Reproduce verbatim the lines of data beginning with the line that contains "h 25 min 54" and continuing through the line that contains "stdout: 3 h 13 min", including both of those lines.

BEGIN Data lines

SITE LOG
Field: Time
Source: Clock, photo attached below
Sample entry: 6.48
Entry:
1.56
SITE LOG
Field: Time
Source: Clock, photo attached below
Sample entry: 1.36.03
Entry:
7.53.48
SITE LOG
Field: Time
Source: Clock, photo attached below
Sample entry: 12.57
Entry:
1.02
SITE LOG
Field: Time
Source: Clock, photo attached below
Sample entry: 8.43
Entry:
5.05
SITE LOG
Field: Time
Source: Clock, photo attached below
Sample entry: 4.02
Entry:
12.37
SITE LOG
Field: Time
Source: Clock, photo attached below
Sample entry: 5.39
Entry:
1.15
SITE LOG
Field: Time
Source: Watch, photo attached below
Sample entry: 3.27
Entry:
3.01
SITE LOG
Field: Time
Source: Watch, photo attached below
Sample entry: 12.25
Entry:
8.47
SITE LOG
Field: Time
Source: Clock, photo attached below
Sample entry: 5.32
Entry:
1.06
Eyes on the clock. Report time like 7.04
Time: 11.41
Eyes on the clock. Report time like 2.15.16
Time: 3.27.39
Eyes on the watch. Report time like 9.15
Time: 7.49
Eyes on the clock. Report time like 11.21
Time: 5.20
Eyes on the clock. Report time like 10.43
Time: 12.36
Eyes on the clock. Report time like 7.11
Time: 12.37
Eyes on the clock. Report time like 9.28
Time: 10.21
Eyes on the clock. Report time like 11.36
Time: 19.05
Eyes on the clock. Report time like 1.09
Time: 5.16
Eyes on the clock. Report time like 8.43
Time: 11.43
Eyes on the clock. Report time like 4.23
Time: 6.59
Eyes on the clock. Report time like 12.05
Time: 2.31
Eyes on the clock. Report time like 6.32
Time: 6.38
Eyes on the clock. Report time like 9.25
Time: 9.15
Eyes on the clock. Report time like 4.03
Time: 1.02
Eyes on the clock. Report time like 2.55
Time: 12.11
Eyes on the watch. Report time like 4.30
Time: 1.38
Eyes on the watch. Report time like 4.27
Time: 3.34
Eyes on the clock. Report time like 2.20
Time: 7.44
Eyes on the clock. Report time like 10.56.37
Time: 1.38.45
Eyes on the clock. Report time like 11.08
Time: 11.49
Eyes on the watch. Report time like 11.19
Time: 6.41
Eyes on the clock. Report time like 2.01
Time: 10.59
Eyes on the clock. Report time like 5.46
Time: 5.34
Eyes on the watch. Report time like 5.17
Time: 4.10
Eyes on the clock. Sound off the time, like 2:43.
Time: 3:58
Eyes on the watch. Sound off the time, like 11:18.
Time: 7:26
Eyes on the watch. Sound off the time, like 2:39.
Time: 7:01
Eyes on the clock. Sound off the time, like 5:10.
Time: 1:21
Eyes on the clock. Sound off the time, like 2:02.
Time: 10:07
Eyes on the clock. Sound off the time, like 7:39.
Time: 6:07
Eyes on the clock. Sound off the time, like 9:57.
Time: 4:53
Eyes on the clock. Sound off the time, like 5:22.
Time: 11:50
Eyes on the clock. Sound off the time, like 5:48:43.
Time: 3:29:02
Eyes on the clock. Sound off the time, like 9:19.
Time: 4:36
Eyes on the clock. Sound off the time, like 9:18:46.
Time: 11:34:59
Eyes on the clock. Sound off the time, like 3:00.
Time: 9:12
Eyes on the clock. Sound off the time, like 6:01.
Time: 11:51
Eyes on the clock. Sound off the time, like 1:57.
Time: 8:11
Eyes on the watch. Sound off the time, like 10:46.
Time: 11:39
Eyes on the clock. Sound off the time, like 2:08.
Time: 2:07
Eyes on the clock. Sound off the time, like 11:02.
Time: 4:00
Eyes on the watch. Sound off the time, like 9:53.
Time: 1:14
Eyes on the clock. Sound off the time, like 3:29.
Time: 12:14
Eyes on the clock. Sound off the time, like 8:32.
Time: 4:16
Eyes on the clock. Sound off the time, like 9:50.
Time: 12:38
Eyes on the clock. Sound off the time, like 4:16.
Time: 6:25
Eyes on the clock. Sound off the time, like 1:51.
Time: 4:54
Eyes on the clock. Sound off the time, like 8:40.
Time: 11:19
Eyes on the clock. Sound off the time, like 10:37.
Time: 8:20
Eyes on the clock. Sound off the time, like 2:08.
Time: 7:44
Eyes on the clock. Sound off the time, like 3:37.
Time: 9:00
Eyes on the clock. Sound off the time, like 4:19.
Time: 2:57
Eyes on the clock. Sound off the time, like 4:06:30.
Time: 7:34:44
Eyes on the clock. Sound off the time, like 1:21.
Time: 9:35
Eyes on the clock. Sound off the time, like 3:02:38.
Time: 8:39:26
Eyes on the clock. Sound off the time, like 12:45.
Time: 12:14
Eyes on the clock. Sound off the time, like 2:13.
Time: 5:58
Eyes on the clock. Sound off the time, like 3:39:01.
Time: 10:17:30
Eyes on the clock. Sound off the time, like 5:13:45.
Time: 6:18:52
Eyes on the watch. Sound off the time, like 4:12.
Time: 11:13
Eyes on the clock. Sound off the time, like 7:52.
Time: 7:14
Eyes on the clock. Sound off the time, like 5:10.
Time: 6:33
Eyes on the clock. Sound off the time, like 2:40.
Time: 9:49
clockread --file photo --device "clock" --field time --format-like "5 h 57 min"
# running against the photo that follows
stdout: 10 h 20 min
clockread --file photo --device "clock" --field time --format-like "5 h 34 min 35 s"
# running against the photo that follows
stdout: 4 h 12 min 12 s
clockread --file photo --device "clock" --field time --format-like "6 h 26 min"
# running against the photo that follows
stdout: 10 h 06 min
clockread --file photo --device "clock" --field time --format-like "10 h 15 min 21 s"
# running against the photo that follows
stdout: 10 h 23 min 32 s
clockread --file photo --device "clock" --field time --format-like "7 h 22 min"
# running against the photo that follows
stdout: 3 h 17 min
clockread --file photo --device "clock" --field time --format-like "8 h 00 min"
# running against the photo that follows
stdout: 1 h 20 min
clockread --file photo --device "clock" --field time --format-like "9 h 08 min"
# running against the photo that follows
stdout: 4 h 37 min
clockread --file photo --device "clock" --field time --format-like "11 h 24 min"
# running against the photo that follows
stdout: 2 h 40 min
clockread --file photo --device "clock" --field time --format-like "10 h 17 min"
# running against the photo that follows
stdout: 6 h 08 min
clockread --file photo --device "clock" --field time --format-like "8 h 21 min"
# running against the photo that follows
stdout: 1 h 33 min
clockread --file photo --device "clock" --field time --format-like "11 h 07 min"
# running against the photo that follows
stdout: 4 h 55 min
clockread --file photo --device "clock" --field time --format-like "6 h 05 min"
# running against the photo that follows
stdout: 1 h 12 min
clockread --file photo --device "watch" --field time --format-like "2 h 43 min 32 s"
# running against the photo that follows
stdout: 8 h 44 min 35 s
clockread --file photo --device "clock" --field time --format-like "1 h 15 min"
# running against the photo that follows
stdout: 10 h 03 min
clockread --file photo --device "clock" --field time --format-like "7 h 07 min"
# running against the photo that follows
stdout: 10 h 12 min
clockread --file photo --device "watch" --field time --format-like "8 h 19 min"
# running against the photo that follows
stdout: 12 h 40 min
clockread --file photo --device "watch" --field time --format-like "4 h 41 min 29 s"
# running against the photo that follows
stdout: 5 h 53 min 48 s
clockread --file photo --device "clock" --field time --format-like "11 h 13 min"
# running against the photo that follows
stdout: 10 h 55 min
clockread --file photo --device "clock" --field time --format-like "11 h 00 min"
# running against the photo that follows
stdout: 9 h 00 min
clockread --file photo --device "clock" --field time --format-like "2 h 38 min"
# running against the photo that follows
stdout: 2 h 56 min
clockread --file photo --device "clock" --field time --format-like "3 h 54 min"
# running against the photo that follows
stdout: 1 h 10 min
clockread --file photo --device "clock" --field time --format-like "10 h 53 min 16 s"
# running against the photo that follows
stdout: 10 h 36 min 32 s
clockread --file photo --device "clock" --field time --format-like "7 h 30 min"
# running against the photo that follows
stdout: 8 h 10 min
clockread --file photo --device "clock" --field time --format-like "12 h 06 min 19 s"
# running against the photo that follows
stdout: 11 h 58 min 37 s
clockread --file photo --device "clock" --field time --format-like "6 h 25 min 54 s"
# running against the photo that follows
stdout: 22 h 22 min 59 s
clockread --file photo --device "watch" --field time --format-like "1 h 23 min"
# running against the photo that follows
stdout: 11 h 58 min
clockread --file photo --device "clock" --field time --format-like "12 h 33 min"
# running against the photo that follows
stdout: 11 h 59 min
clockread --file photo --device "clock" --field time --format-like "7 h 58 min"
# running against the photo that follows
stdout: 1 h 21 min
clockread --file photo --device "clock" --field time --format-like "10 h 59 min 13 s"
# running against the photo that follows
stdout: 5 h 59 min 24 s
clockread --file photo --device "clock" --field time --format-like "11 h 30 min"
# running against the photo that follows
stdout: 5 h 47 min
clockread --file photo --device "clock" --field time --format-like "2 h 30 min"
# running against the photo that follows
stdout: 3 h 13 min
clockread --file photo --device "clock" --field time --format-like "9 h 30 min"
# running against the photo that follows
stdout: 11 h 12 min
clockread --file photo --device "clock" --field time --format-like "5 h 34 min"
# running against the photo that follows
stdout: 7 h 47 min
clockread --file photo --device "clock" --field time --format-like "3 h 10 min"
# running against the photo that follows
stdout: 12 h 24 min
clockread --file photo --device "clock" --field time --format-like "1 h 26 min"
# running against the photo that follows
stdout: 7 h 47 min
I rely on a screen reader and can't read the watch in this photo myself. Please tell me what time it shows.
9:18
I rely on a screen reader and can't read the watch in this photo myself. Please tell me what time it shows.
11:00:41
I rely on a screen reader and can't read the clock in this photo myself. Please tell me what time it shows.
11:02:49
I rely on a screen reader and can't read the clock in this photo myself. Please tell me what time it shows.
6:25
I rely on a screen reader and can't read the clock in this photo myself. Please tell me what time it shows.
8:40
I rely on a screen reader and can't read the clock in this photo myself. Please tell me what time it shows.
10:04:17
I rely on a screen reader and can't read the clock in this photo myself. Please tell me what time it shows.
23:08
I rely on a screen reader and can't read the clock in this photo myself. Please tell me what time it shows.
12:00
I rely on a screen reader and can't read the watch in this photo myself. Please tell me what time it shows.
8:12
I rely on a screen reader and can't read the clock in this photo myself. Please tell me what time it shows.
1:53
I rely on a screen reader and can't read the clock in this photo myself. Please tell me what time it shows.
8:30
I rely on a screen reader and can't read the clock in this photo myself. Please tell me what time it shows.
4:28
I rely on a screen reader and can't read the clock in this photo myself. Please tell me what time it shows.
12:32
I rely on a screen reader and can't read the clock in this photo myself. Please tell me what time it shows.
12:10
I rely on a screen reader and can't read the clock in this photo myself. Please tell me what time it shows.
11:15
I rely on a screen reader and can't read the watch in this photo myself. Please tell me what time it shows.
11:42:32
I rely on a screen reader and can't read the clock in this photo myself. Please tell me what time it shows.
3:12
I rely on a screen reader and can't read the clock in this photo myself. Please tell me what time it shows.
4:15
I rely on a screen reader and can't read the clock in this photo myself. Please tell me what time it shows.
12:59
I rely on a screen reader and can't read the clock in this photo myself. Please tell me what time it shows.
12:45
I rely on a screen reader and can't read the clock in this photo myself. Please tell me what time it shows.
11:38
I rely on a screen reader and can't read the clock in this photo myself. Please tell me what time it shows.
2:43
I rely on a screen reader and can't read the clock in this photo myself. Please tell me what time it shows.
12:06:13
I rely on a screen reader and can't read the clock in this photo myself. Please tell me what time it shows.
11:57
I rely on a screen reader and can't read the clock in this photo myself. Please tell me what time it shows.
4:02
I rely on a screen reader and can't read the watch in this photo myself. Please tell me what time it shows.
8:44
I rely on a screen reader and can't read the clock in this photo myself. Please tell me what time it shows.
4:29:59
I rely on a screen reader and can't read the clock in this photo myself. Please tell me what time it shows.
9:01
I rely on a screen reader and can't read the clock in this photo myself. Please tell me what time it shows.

END Data lines

The result
clockread --file photo --device "clock" --field time --format-like "6 h 25 min 54 s"
# running against the photo that follows
stdout: 22 h 22 min 59 s
clockread --file photo --device "watch" --field time --format-like "1 h 23 min"
# running against the photo that follows
stdout: 11 h 58 min
clockread --file photo --device "clock" --field time --format-like "12 h 33 min"
# running against the photo that follows
stdout: 11 h 59 min
clockread --file photo --device "clock" --field time --format-like "7 h 58 min"
# running against the photo that follows
stdout: 1 h 21 min
clockread --file photo --device "clock" --field time --format-like "10 h 59 min 13 s"
# running against the photo that follows
stdout: 5 h 59 min 24 s
clockread --file photo --device "clock" --field time --format-like "11 h 30 min"
# running against the photo that follows
stdout: 5 h 47 min
clockread --file photo --device "clock" --field time --format-like "2 h 30 min"
# running against the photo that follows
stdout: 3 h 13 min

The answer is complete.